In den Händen trugen die Masken eine Rätsche zum Lärmen oder eine mit Luft gefüllte Schweinsblase, die mit einem Bindfaden an einem Stecken befestigt war. Diese Gestalten bewegten sich bedächtig, im 3/4 Takt tanzend, durch die Gassen, wobei sie abwechselnd einmal mit dem rechten, dann mit dem linken Bein in die Knie gingen. Erspähten sie ein Opfer, ein Mädchen, dann eilten sie auf dasselbe zu, um es mit der Schweinsblase zu berühren; denn ein Schlagen war das nicht, die Blase war ja zu leicht um jemand weh zu tun. Es war ein alter Fruchtbarkeitszauber; er erinnert an einen Osterbrauch in Russland. Dort stellten sich die Burschen mit langen Birkenruten am Karsamstag abends vor der Kirchtüre auf und fitzten den Mädchen, die aus der Kirche kamen, über die Waden. Mit den Rätschen machten die Bouzen einen „Heidenspektakel“, um die Dämonen aus Feld und Flur zu verjagen. Diese waren ja gerade jetzt, wo der Saft in der Natur zu steigen beginnt, für Tiere und Pflanzen besonders gefährlich.
Bei schönem Wetter war das alles harmlos, aber nicht bei Regenwetter. An den Fasnachtstagen fanden in der Kirche Betstunden statt. Auf den Straßen warteten die Bouzen schon darauf, bis Mädchen und Frauen die Kirche verließen. Die Straßen waren längst nicht mehr gepflastert, sondern mit kleinen Kalksteinen eingeschottert, die bei Regenwetter zu einem schmutzigen Brei wurden.
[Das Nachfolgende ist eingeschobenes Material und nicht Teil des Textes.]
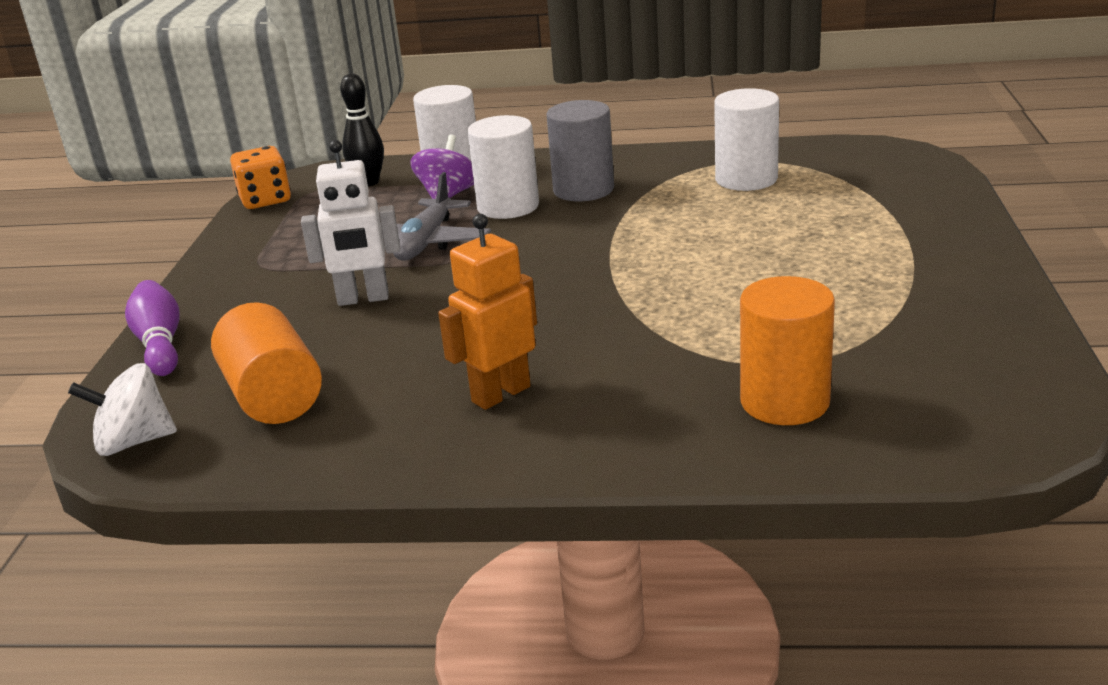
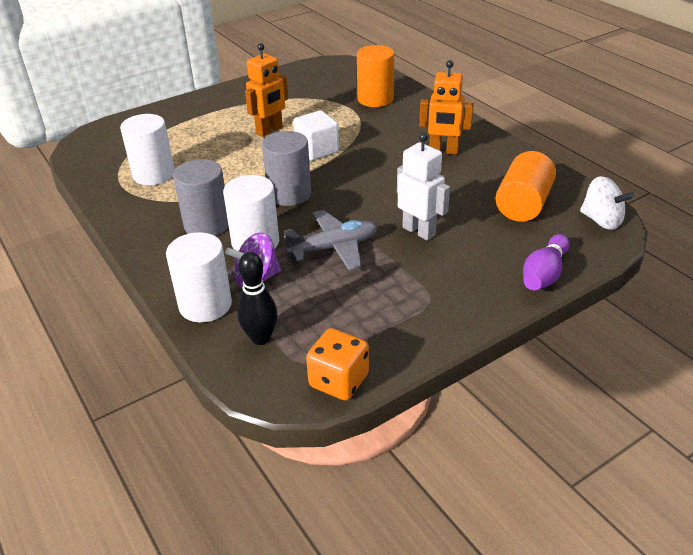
camera: 130 degrees left, 10 degrees up
(574, 244) = (289, 194): none -> grey cylinder
(661, 291) = (317, 150): none -> white cube
(777, 271) = (269, 130): none -> orange robot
Die schönen, langen Kleider und Hüte der Damen wurden durch das Schlagen auf die nassen Straßen mit den zusammengeschrumpften Schweinsblasen derart beschmutzt, dass Klagen bei allem Spaß nicht ausblieben. Daraufhin wurde dieser Brauch vom Bezirksamt verboten. Nun fertigte Küfer Beil Pritschen aus Holz. Dieses war aber auch nicht das Richtige; denn es wurden zwar nicht die Kleider beschädigt, aber es gab blaue Flecken auf der Haut. Also wurde auch das untersagt. Als dann schließlich die Industrie einen Ersatz in Form von Pritschen aus Pappe herausbrachte, war die alte Straßenfasnacht bereits tot. Die Faschebouze retteten sich im so genannten „Lumpenball“ in unsere Tage. Sie gehören aber auf die Straße und nicht ins Tanzlokal. Im Zeitalter des Fernsehens lernen die Leute wohl zwischen echtem Brauchtum und Geschäftemacherei zu unterscheiden.